[<prev] [next>] [<thread-prev] [thread-next>] [day] [month] [year] [list]
Message-Id: <6a7281bf-bc4a-4f75-bb88-7011908ae471@app.fastmail.com>
Date: Wed, 20 Dec 2023 15:59:01 +0000
From: "Arnd Bergmann" <arnd@...db.de>
To: "Willem de Bruijn" <willemdebruijn.kernel@...il.com>,
Jörn-Thorben Hinz <jthinz@...lbox.tu-berlin.de>,
"Thomas Lange" <thomas@...elatus.se>, Netdev <netdev@...r.kernel.org>,
"Deepa Dinamani" <deepa.kernel@...il.com>,
"John Fastabend" <john.fastabend@...il.com>
Subject: Re: net/core/sock.c lacks some SO_TIMESTAMPING_NEW support
On Wed, Dec 20, 2023, at 15:06, Willem de Bruijn wrote:
> Willem de Bruijn wrote:
>> Jörn-Thorben Hinz wrote:
>>
>> __sock_cmsg_send can only modify a subset of the bits in the
>> timestamping feature bitmap, so a call to setsockopt is still needed
>>
>> But there is no ordering requirement, so the __sock_cmsg_send call can
>> come before the setsockopt call. It would be odd, but the API allows it.
>
> But no timestamp is returned unless setsockopt is called. So we can
> continue to rely on that for selecting SOCK_TSTAMP_NEW.
Ok, makes sense. In that case the one-line patch should be sufficient.
> Only question is whether the kernel needs to enfornce the two
> operations to be consistent in their choice between NEW and OLD. I
> don't think so.
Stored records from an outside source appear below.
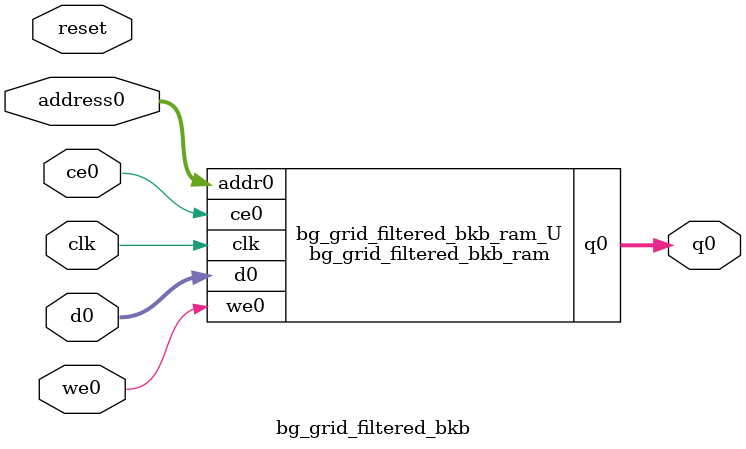
<source format=v>
`timescale 1 ns / 1 ps
module bg_grid_filtered_bkb_ram (addr0, ce0, d0, we0, q0,  clk);

parameter DWIDTH = 48;
parameter AWIDTH = 8;
parameter MEM_SIZE = 161;

input[AWIDTH-1:0] addr0;
input ce0;
input[DWIDTH-1:0] d0;
input we0;
output reg[DWIDTH-1:0] q0;
input clk;

(* ram_style = "block" *)reg [DWIDTH-1:0] ram[0:MEM_SIZE-1];




always @(posedge clk)  
begin 
    if (ce0) begin
        if (we0) 
            ram[addr0] <= d0; 
        q0 <= ram[addr0];
    end
end


endmodule

`timescale 1 ns / 1 ps
module bg_grid_filtered_bkb(
    reset,
    clk,
    address0,
    ce0,
    we0,
    d0,
    q0);

parameter DataWidth = 32'd48;
parameter AddressRange = 32'd161;
parameter AddressWidth = 32'd8;
input reset;
input clk;
input[AddressWidth - 1:0] address0;
input ce0;
input we0;
input[DataWidth - 1:0] d0;
output[DataWidth - 1:0] q0;



bg_grid_filtered_bkb_ram bg_grid_filtered_bkb_ram_U(
    .clk( clk ),
    .addr0( address0 ),
    .ce0( ce0 ),
    .we0( we0 ),
    .d0( d0 ),
    .q0( q0 ));

endmodule


</source>
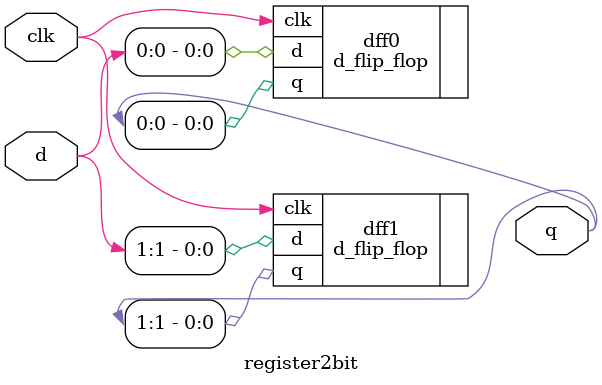
<source format=v>
module register2bit (
    input wire [1:0] d,
    input wire clk,
    output wire [1:0] q
);

    d_flip_flop dff0 (
        .d(d[0]),
        .clk(clk),
        .q(q[0])
    );

    d_flip_flop dff1 (
        .d(d[1]),
        .clk(clk),
        .q(q[1])
    );

endmodule
</source>
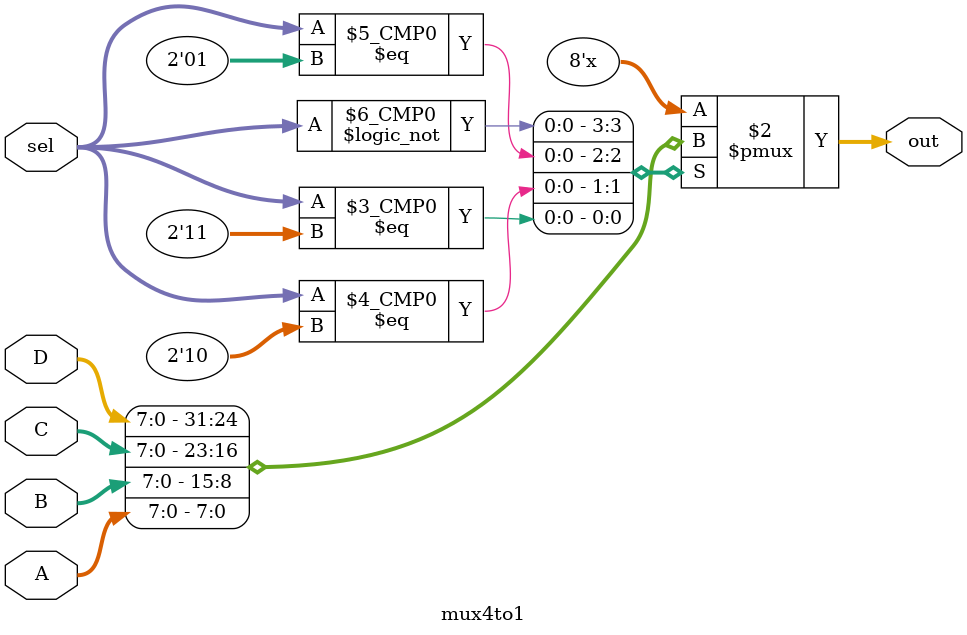
<source format=v>
module top_module ( 
    input clk, 
    input [7:0] d, 
    input [1:0] sel, 
    output [7:0] q 
);
    
    wire [7:0] lin1, lin2, lin3;
    my_dff8 dff1 (clk, d, lin1);
    my_dff8 dff2 (clk, lin1, lin2);
    my_dff8 dff3 (clk, lin2, lin3);
    
    mux4to1 mux (sel, lin3, lin2, lin1, d, q);
endmodule

module mux4to1(
    input [1:0] sel,
    input [7:0] A, B, C, D,
    output [7:0] out
);
    
    always@(sel)
        case (sel)
            2'b00: out<=D;
            2'b01: out<=C;
            2'b10: out<=B;
            2'b11: out<=A;
        endcase
endmodule

</source>
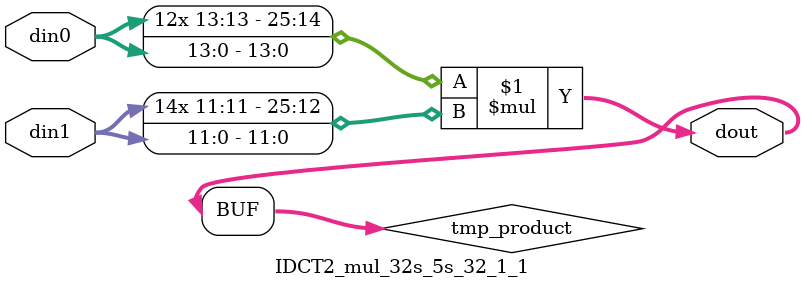
<source format=v>

`timescale 1 ns / 1 ps

 module IDCT2_mul_32s_5s_32_1_1(din0, din1, dout);
parameter ID = 1;
parameter NUM_STAGE = 0;
parameter din0_WIDTH = 14;
parameter din1_WIDTH = 12;
parameter dout_WIDTH = 26;

input [din0_WIDTH - 1 : 0] din0; 
input [din1_WIDTH - 1 : 0] din1; 
output [dout_WIDTH - 1 : 0] dout;

wire signed [dout_WIDTH - 1 : 0] tmp_product;



























assign tmp_product = $signed(din0) * $signed(din1);








assign dout = tmp_product;





















endmodule

</source>
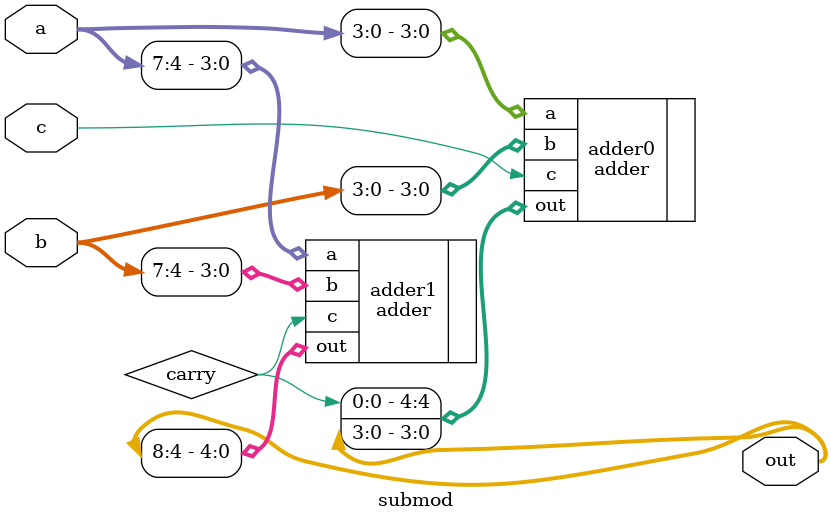
<source format=sv>
`default_nettype none

`include "adder.sv"

module submod (
    input var logic [7:0] a,
    input var logic [7:0] b,
    input var logic c,
    output var logic [8:0] out
);

    logic carry;

    adder #(
        .WIDTH(4)
    ) adder0 (
        .a  (a[3:0]),
        .b  (b[3:0]),
        .c  (c),
        .out({carry, out[3:0]})
    );

    adder #(
        .WIDTH(4)
    ) adder1 (
        .a  (a[7:4]),
        .b  (b[7:4]),
        .c  (carry),
        .out(out[8:4])
    );

endmodule

</source>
If they are not, this would be a weird, likely
> deliberate, edge case. It only affects the data returned to the
> process, not kernel integrity.
There is the one corner case where a file descriptor is shared
between tasks that disagree on the layout of the timestamp,
or is accessed from different parts of an application that
were built with inconsistent time32/time64 settings. Both of
these are already impossible to fix in a generic way.